Le Parlement décidera tous les quatre ans des aménagements à financer par le nouveau fonds dans le cadre du Programme de développement stratégique de l'infrastructure ferroviaire (anciennement Rail 2030, rebaptisé STEP). Pour la première tranche à réaliser d'ici 2025, le Conseil fédéral propose 3,5 milliards.
Le peuple aura le dernier mot car la stratégie doit servir de contre-projet direct à l'initiative populaire "pour les transports publics" de l'Association transports et environnement. Le Parlement devrait recevoir le dossier en 2012 et la votation populaire aura probablement lieu en 2013 ou 2014.
ats/vkiss
Une "épine dorsale" à renforcer
Pas moins de 3,5 milliards de francs doivent être investis dans de nouveaux aménagements. Il s'agit de renforcer "l'épine dorsale" Genève-Lausanne-Berne-Zurich-St-Gall.
Les quais seront prolongés à Genève, Lausanne, Berne et Winterthour pour permettre à des trains à deux niveaux de 400 mètres d'y circuler. Des aménagements de moindre ampleur seront réalisés notamment en Suisse romande afin de permettre une cadence au quart d'heure ou semi horaire sur les lignes Vevey-Glonay et Zermatt-Fiesch.
Le trafic marchandises doit également être renforcé sur la ligne Gléresse-Douanne. Ces nouveaux aménagements viennent compléter les travaux en cours pour le développement de l'infrastructure ferroviaire "ZEB", dotés de 5,4 milliards de francs.
Dans le cadre de "ZEB", les travaux sur le noeud de Lausanne seront avancés car il revêt une importance centrale pour l'axe ouest-est. En outre, de nouvelles étapes d'aménagement doivent être soumises au Parlement tous les quatre à huit ans.
Réactions contrastées
Les CFF saluent le projet de fonds d'infrastructure ferroviaire du Conseil fédéral. Le nouveau système doit garantir à long terme la couverture financière de l'exploitation et de l'entretien, ainsi que le développement de l'infrastructure ferroviaire.
D'ici 2030, l'entreprise doit investir près de 20 milliards de francs dans du nouveau matériel roulant pour le trafic voyageurs. D'ici 2017, près de 100 nouveaux trains à deux niveaux seront introduits dans le trafic régional et grandes lignes, afin de densifier encore l'horaire et d'augmenter de 40% le nombre de places assises.
Le projet de fonds d'infrastructure ferroviaire du Conseil fédéral provoque en revanche les protestations des cantons. Ils ne veulent pas débourser 300 millions de francs par année pour une tâche dévolue à la Confédération.

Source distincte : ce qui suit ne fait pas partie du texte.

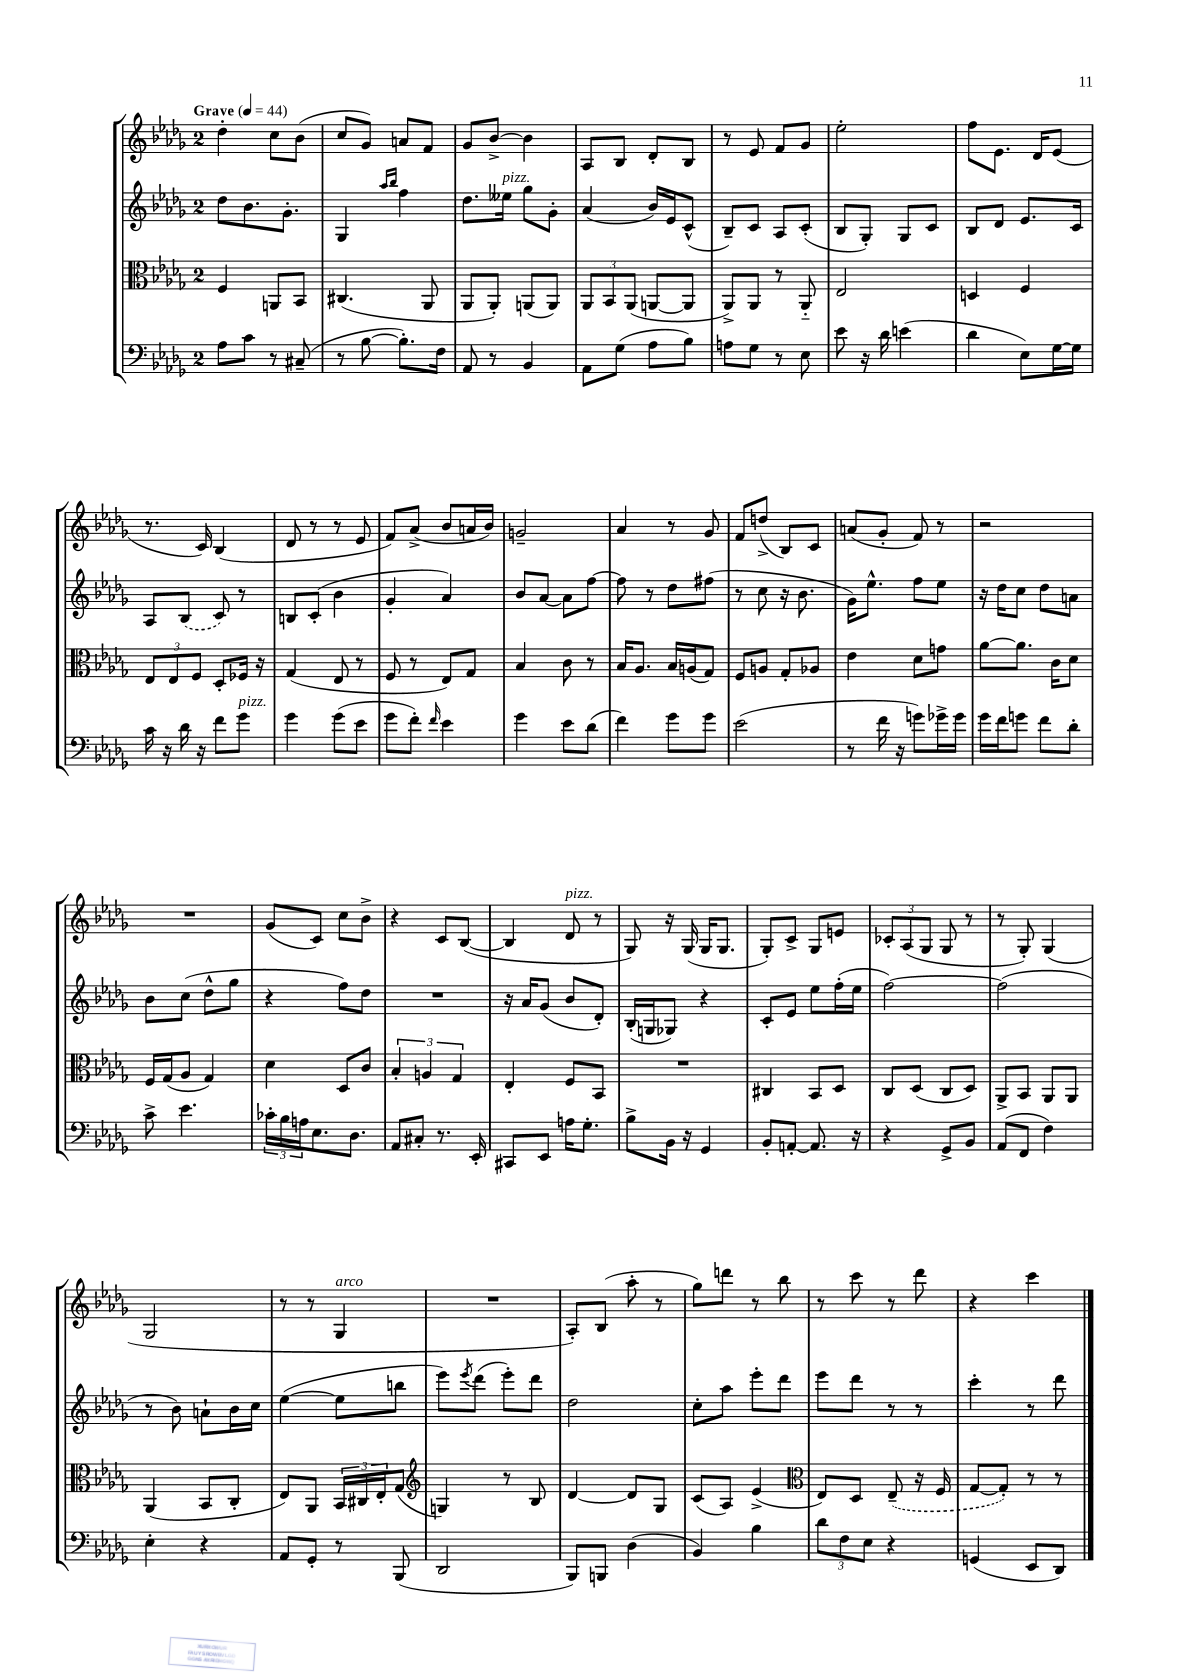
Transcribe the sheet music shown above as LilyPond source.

Sur 20 ans, cela représente 6 milliards de francs, soit exactement le montant versé aux villes et aux cantons pour les projets d'agglomération, ont-il constaté. Conclusion: "la Confédération reprend ainsi d'une main ce qu'elle donne de l'autre", a dénoncé jeudi la Conférence des directeurs cantonaux des transports publics (CTP).

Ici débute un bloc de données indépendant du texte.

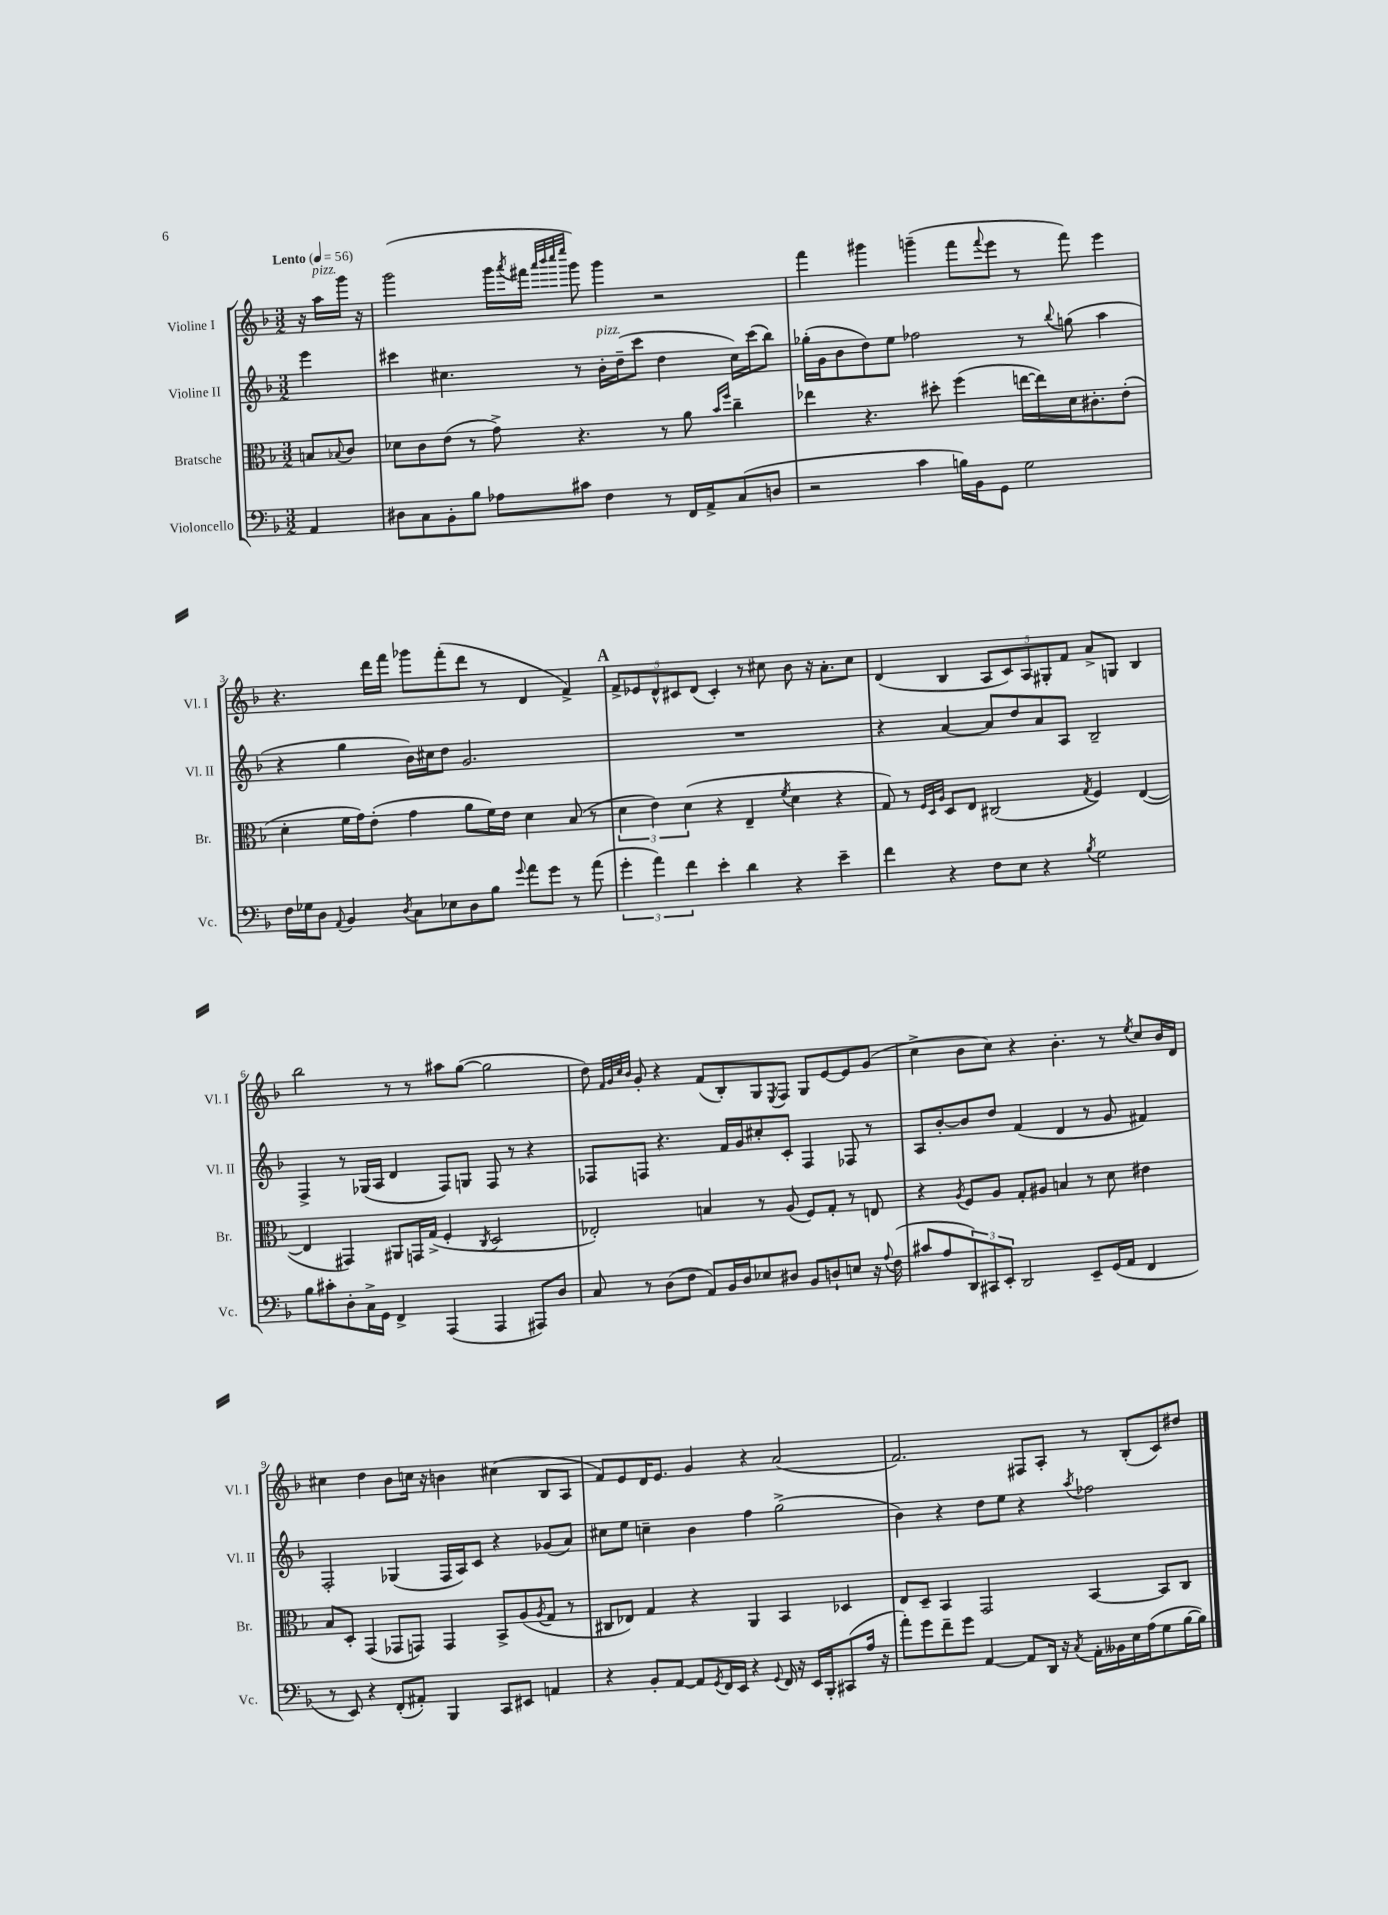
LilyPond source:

"C'est une attaque inacceptable contre les automobilistes", a de son côté dénoncé l'Union démocratique du centre (UDC) en réaction à la hausse de la vignette autoroutière.
Avec les transporteurs routiers de l'ASTAG, elle s'oppose à une hausse égale à deux fois et demi cette redevance et stigmatise "la majorité de centre-gauche (qui) continue joyeusement de plumer les automobilistes.